Report only how many lines of the records contain the word "elbow".

Start of Input material

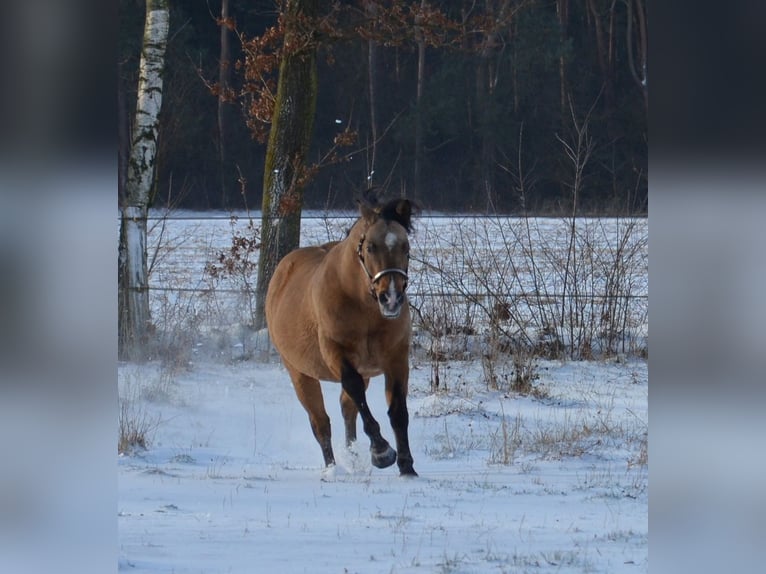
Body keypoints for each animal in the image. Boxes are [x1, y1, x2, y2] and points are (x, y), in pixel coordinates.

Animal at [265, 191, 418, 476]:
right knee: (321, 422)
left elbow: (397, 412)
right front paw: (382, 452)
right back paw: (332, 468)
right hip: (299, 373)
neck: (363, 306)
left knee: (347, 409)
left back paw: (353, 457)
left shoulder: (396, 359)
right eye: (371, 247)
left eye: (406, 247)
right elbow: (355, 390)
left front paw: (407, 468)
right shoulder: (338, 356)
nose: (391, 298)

End of Input material
Start of Input material

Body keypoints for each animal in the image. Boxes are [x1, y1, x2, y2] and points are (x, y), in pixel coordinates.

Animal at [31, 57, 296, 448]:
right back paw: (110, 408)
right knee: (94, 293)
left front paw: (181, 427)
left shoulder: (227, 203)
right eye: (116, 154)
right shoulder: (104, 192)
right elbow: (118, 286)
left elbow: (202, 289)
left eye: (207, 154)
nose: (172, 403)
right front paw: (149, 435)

End of Input material
Start of Input material

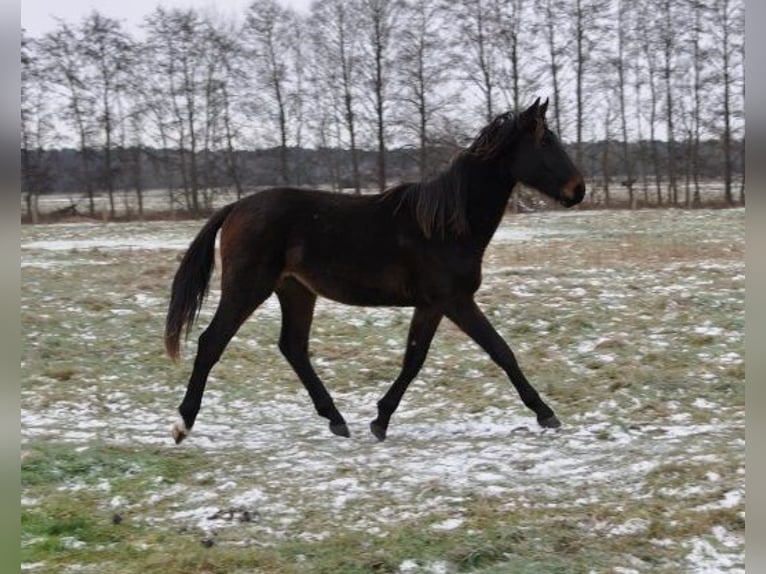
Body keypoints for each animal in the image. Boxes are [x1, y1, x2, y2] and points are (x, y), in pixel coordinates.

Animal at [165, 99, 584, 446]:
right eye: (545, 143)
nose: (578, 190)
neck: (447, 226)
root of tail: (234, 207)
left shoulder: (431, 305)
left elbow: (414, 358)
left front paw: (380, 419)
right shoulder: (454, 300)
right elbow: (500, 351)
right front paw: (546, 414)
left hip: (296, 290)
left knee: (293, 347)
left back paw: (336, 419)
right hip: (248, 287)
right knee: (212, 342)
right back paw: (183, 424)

End of Input material

Task response: 6